Kerukunan Keluarga Kaili Terbentuk di Morowali

KERUKUNAN - Ketua Kerukunan Keluarga Kaili (K3) Morowali bersama beberapa anggota. (Foto: Murad Mangge/ Metrosulawesi)

Morowali, Metrosulawesi.com - Setelah saling bertemu satu dengan lainnya, sejumlah warga membentuk wadah kerukunan yang diberi nama Kerukunan Keluarga Kaili (K3) di Kabupaten Morowali.

Perkumpulan K3 merupakan warga bergaris keturunan Kaili yang kini sudah menetap serta berbaur bertahun-tahun bersama dengan para warga Kabupaten Morowali,dan kesehariannya mengguluti berbagai macam bidang profesi.

Ketua K3,Yunus, mengatakan, motivasi K3 adalah mempersatukan semua warga Kaili yang berada di Kabupaten Morowali. Sehingga dapat berbagi sekaligus saling mengenal meski sekarang ini tinggal jauh dari lingkungan keluarga terdekat.

"Dari wadah inilah akan mengajak warga K3 berdikari dalam pikiran serta ide-ide nyata dan positif. Dan mau berdampingan sesama warga yang lain dan menghargai  pendapat yang bisa membangun," ujar Yunus, saat malam pertemuan  K3 di Bungku,Jumat, 3 Agustus 2018.

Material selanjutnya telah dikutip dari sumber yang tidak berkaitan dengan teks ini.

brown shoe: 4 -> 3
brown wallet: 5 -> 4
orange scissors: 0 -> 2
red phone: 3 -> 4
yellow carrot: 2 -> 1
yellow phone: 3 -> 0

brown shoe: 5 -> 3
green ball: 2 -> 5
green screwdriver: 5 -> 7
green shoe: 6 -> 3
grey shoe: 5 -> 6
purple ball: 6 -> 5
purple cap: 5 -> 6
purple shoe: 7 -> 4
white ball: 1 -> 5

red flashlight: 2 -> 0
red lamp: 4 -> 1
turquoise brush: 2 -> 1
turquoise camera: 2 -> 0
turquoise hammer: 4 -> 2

Pembentukan mulanya anggota wadah kerukunan masih ada puluhan orang dan masih sangat terbuka juga peluang  bertambah.Sebab,warga Kaili yang sudah menjadi bagian penduduk di Kabupaten Morowali diperkirakan mencapai seribu- an orang lebih jumlahnya.

Tak hanya itu,agar kedudukannya dapat diterima secara utuh dan terpercaya oleh otoritas pemerintah beserta kalangan warga masyarakat,maka pengurus dan anggota K3 akan segera membuatkan Akta Notaris,dan proses untuk hal yang demikian sudah menjadi kesepakatan.

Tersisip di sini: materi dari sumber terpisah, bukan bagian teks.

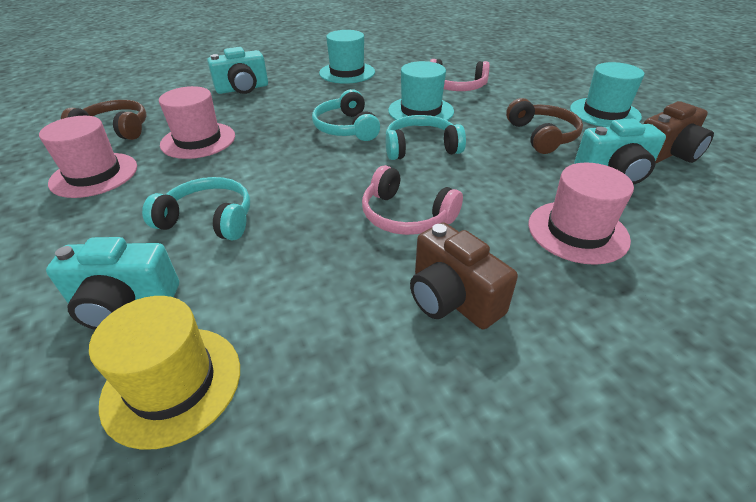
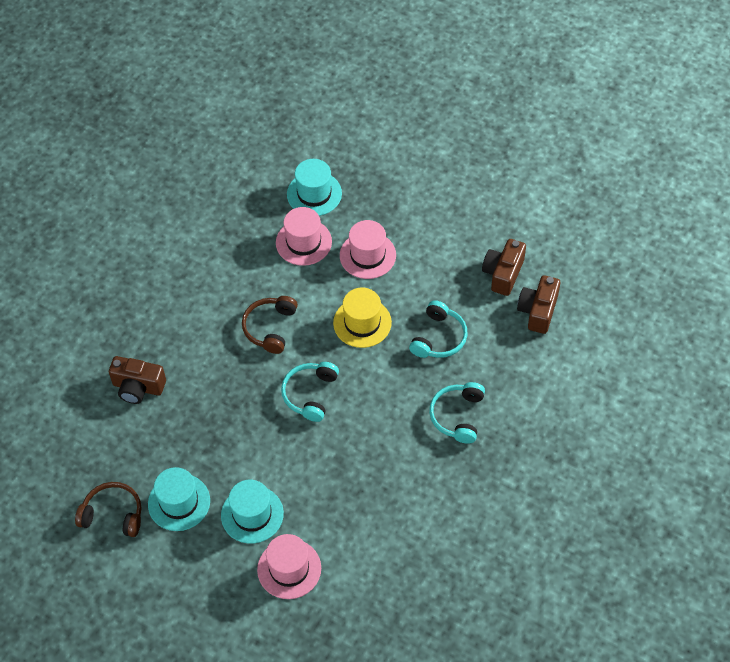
brown camera: 2 -> 3
pink headphones: 2 -> 0
turquoise camera: 3 -> 0

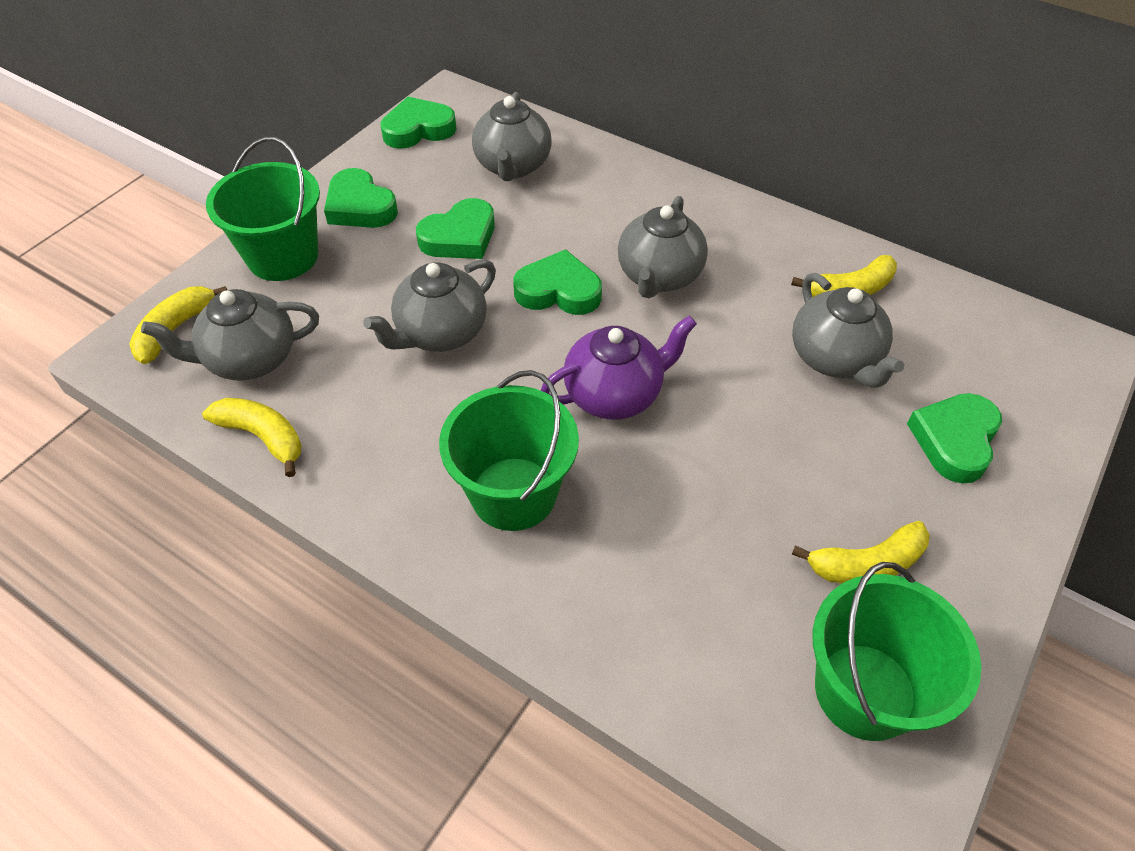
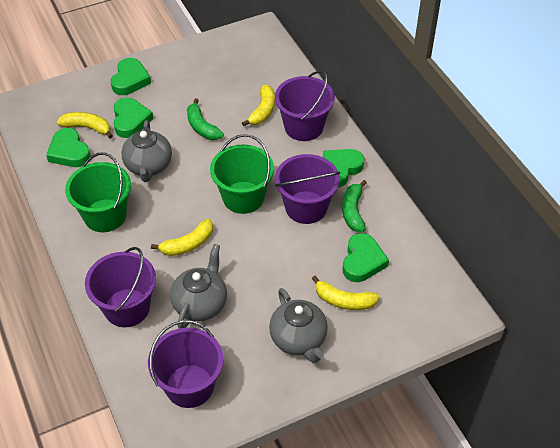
green banana: 0 -> 2
green bucket: 3 -> 2
grey teapot: 5 -> 3
purple bucket: 0 -> 4
purple teapot: 1 -> 0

"Tumbuh kembangnya wadah ini bisa digapai kalau selalu kompak dalam hal yang benar dan tidak menolak diberikan saran kebaikan.Menjauhkan pola berpikir bagaimana selalu menjadi terdepan,dan membawa wadah kedalam kegiatan yang tidak sehat," ujarnya.

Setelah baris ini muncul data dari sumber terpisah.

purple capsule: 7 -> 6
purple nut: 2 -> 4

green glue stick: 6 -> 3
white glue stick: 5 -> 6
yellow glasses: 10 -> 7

Disisi lain para warga dalam wadah ini juga ditanamkan untuk tetap menjunjung kebiasaan yang telah menjadi tradisi dari daerah asal dengan menghormati segala kemajemukan sekelilingnya tidak boleh memandang kerangka perbedaan.

"Olehnya itu,melalui wadah ini sangat diharapkan,semua dapat ambil bahagian dalam kemandirian yang muaranya lebih bernilai membangun.Untuk kelangsungan wadah yang sudah terbentuk,pemerintah dan saudara kita warga masyarakat yang lainnya," pungkas Ketua K3.